### Bloco de texto
◆ ◆ ◆ ◆ ◆ ◆ ◆
Uma tecnologia está revolucionando a pesquisa arqueológica reduzindo o tempo de prospecção e escavação em décadas! Trata-se do LIDAR (abreviatura do inglês Light Detection And Ranging, “Detecção de Luz e Extensão”), um radar que utiliza pulsos de luz (600 mil pulsos por segundo) e mapeia um local com fotos aéreas; os resultados obtidos são filtrados por um software que revela, em imagens 3D, a topografia existente abaixo de uma cobertura vegetal. Conclusão: pode-se encontrar um sítio arqueológico – vestígios de um templo, palácio, sepultura ou monumento – encoberto pela vegetação.
Surgido nos aos 1960 com a invenção do laser, o LIDAR tem sido constantemente aperfeiçoado e aplicado em situações diversas incluindo a arqueologia. Entre 2010 e 2014, o LIDAR mapeou uma extensa área no sul da Inglaterra, descobrindo 17 monumentos relacionados a Stonehenge cuja existência era completamente ignorada. As estruturaras estavam a sete metros de profundidade e foram identificadas sem necessidade de escavação e outros procedimentos que levariam anos ou décadas para serem concluídos.
Segundo Vince Gaffney, da Universidade de Birmingham, que liderou o projeto “Paisagens escondidas de Stonehenge”, o famoso monumento megalítico fazia parte de uma rica estrutura cerimonial composta por santuários, templos e sepulturas. Entre 4000 e 2.500 a.C., o homem neolítico ergueu esses monumentos que atraiam pessoas de todo país. Confira no vídeo abaixo
Veja aqui: tour virtual de Stonehenge feito a partir de imagens do LIDAR (vídeo publicado em 2007).
◆ ◆ ◆ ◆ ◆ ◆ ◆
Registros extraídos de uma coleção:
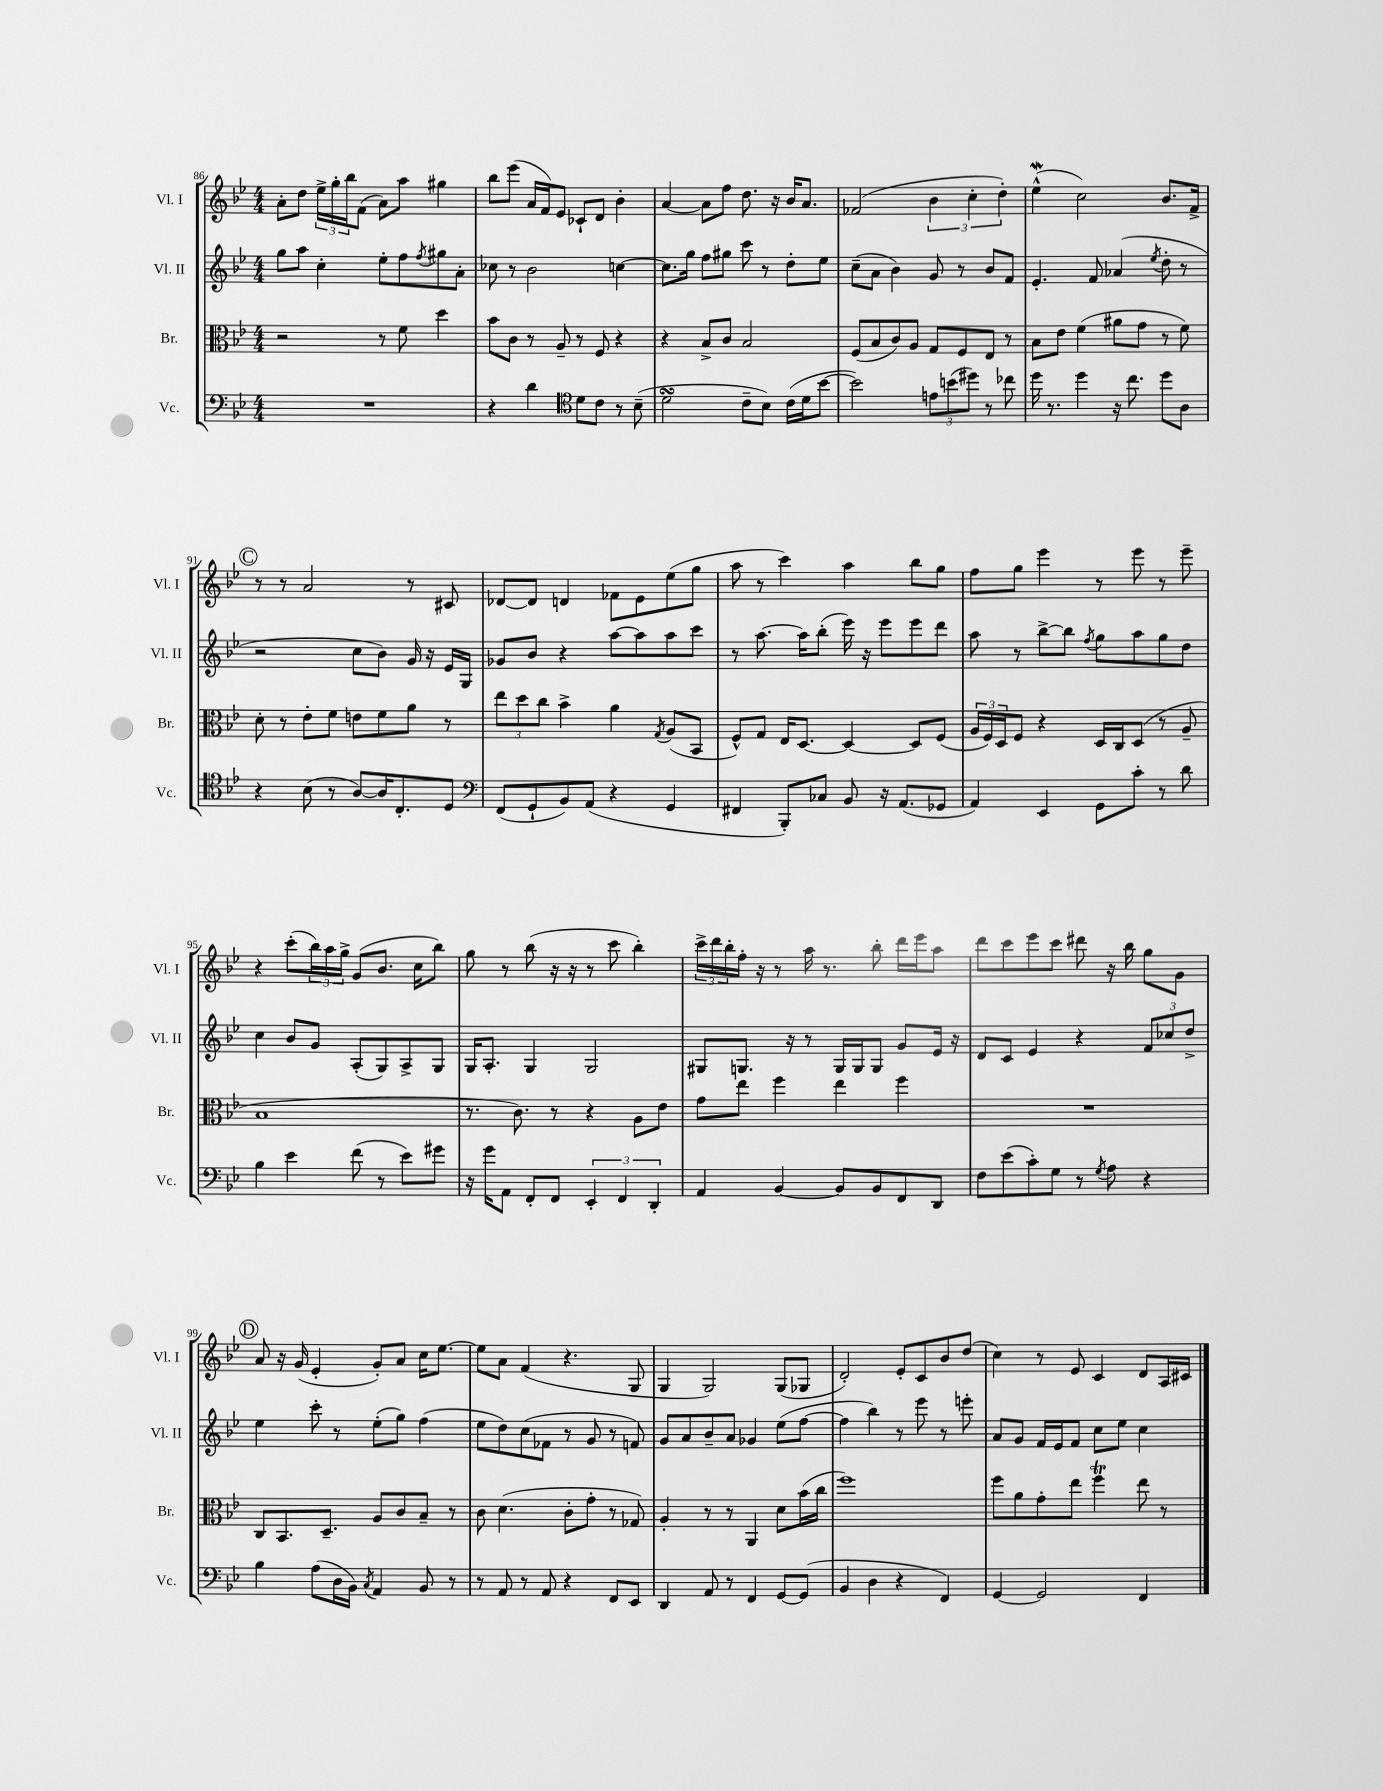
<<
\new StaffGroup <<
\new Staff = "s0" \with { instrumentName = "Vl. I" shortInstrumentName = "Vl. I" } {
    \clef treble \key bes \major \numericTimeSignature \time 4/4
    a'8-. d''8 \tuplet 3/2 { ees''16-> g''16-. bes''16 } f'8( a'8) a''8 gis''4 |
    bes''8 ees'''8( a'16 f'16) ees'8 ces'8-! d'8 bes'4-. |
    a'4~ a'8 f''8 d''8. r16 bes'16 a'8. |
    fes'2( \tuplet 3/2 { bes'4 c''4-. d''4-.) } |
    ees''4-^\mordent( c''2) bes'8. f'16-> |
    \mark \markup { \circle "C" } r8 r8 a'2 r8 cis'8 |
    des'8~ des'8 d'4 fes'8 ees'8 ees''8( g''8 |
    a''8 r8 c'''4) a''4 bes''8 g''8 |
    f''8 g''8 ees'''4 r8 ees'''8 r8 ees'''8-- |
    r4 c'''8-.( \tuplet 3/2 { bes''16) a''16 g''16-> } g'8( bes'8. c''16 bes''8) |
    g''8 r8 bes''8( r16 r16 r8 c'''8 bes''4-.) |
    \tuplet 3/2 { c'''16-> d'''16 bes''16-. } f''16-. r16 r8 a''16 r8. bes''8-. d'''16 ees'''16 a''8 |
    d'''8 c'''8 ees'''8 c'''8 dis'''8 r16 bes''16 g''8 g'8 |
    \mark \markup { \circle "D" } a'8 r16 g'16( ees'4-. g'8-.) a'8 c''16 ees''8.~ |
    ees''8 a'8 f'4( r4. g8 |
    g4 g2) g8( ges8 |
    d'2-.) ees'8-. c'8 bes'8 d''8( |
    c''4) r8 ees'8 c'4 d'8 a16 cis'16 \bar "|." |
}
\new Staff = "s1" \with { instrumentName = "Vl. II" shortInstrumentName = "Vl. II" } {
    \clef treble \key bes \major \numericTimeSignature \time 4/4
    g''8 a''8 c''4-. ees''8-. f''8 \acciaccatura { f''8 } gis''8 a'8-. |
    ces''8 r8 bes'2 c''4~ |
    c''8. g''16 f''8 gis''8 c'''8 r8 d''8-. ees''8 |
    c''8--( a'8 bes'4) g'8 r8 bes'8 f'8 |
    ees'4.-. f'8 aes'4( \acciaccatura { ees''8 } d''8-. r8 |
    \mark \markup { \circle "C" } r2 c''8 bes'8) g'16 r16 ees'16 g16 |
    ges'8 bes'8 r4 a''8~ a''8 a''8 c'''8 |
    r8 a''8.~ a''16 bes''8-.( ees'''16) r16 ees'''8 ees'''8 d'''8 |
    a''8 r8 bes''8~-> bes''8 \acciaccatura { f''8 } g''8 a''8 g''8 d''8 |
    c''4 bes'8 g'8 a8-.( g8) a8-> g8 |
    g16 a8.-. g4 g2 |
    gis8 g8. r16 r8 g16 g16 g8 g'8 ees'16 r16 |
    d'8 c'8 ees'4 r4 \tuplet 3/2 { f'8 ces''8 d''8-> } |
    \mark \markup { \circle "D" } ees''4 c'''8-. r8 ees''8-.( g''8) f''4( |
    ees''8 d''8) c''8( fes'8 r8 g'8 r8 f'8) |
    g'8 a'8 bes'8-- a'8 ges'4 ees''8( f''8~ |
    f''4 bes''4) r8 ees'''8 r8 e'''8-. |
    a'8 g'8 f'16 ees'16 f'8 c''8 ees''8 c''4 \bar "|." |
}
\new Staff = "s2" \with { instrumentName = "Br." shortInstrumentName = "Br." } {
    \clef alto \key bes \major \numericTimeSignature \time 4/4
    r2 r8 f'8 d''4 |
    bes'8 c'8 r8 a8-- r8 f8 r4 |
    r4 bes8-> c'8 bes2 |
    f8( bes8 c'8) a8 g8 f8 ees8 r8 |
    bes8 ees'8 f'4( ais'8 g'8 r8 f'8) |
    \mark \markup { \circle "C" } d'8-. r8 ees'8-. f'8 e'8 f'8 a'8 r8 |
    \tuplet 3/2 { ees''8 d''8 c''8 } bes'4-> a'4 \acciaccatura { g8 } a8( bes,8 |
    f8-^) g8 ees16 d8.~ d4~ d8 f8( |
    \tuplet 3/2 { a16 f16) d16 } f8 r4 d16 c16 d8( r8 a8-- |
    bes1 |
    r8. c'8.) r8 r4 a8 ees'8 |
    g'8 ees''8 f''4 ees''4 f''4 |
    R1 |
    \mark \markup { \circle "D" } c8 bes,8. d8.-- a8 c'8 bes8-- r8 |
    c'8 d'4.( c'8-. g'8-. r8 ges8) |
    a4-. r8 r8 a,4 d'8 bes'16( c''16 |
    f''1) |
    f''8 a'8 g'8-. ees''8 f''4\trill ees''8 r8 \bar "|." |
}
\new Staff = "s3" \with { instrumentName = "Vc." shortInstrumentName = "Vc." } {
    \clef bass \key bes \major \numericTimeSignature \time 4/4
    R1 |
    r4 d'4 \clef tenor d'8 c'8 r8 bes8--( |
    d'2\turn c'8-- bes8) c'16( d'16 bes'8~ |
    bes'2) \tuplet 3/2 { e'8 b'8( dis''8) } r8 ces''8 |
    d''16 r8. d''4 r16 c''8. d''8 a8 |
    \mark \markup { \circle "C" } r4 bes8( r8 a8~) a16 c8.-. d8 |
    \clef bass f,8( g,8-! bes,8) a,8( r4 g,4 |
    fis,4 bes,,8-.) ces8 bes,8 r16 a,8.( ges,8 |
    a,4) ees,4 g,8 c'8-. r8 d'8 |
    bes4 ees'4 f'8( r8 ees'8) gis'8 |
    r16 g'16 a,8 f,8-. f,8 \tuplet 3/2 { ees,4-. f,4 d,4-. } |
    a,4 bes,4~ bes,8 bes,8 f,8 d,8 |
    f8 ees'8( c'8-.) g8 r8 \acciaccatura { g8 } a8 r4 |
    \mark \markup { \circle "D" } bes4 a8( d16 bes,16) \acciaccatura { c8 } a,4 bes,8 r8 |
    r8 a,8 r8 a,8 r4 f,8 ees,8 |
    d,4 a,8 r8 f,4 g,8~ g,8( |
    bes,4 d4 r4 f,4) |
    g,4~ g,2 f,4 \bar "|." |
}
>>
>>
\layout { \context { \Score currentBarNumber = #86 } }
◆ ◆ ◆ ◆ ◆ ◆ ◆
### Instruções e requisitos
Transcreva literalmente o trecho do texto sobre o LIDAR que começa em “Surgido nos aos” e vai até “para serem concluídos.”, incluindo essas palavras. Não é preciso consultar os itens.

### Solução da tarefa
Surgido nos aos 1960 com a invenção do laser, o LIDAR tem sido constantemente aperfeiçoado e aplicado em situações diversas incluindo a arqueologia. Entre 2010 e 2014, o LIDAR mapeou uma extensa área no sul da Inglaterra, descobrindo 17 monumentos relacionados a Stonehenge cuja existência era completamente ignorada. As estruturaras estavam a sete metros de profundidade e foram identificadas sem necessidade de escavação e outros procedimentos que levariam anos ou décadas para serem concluídos.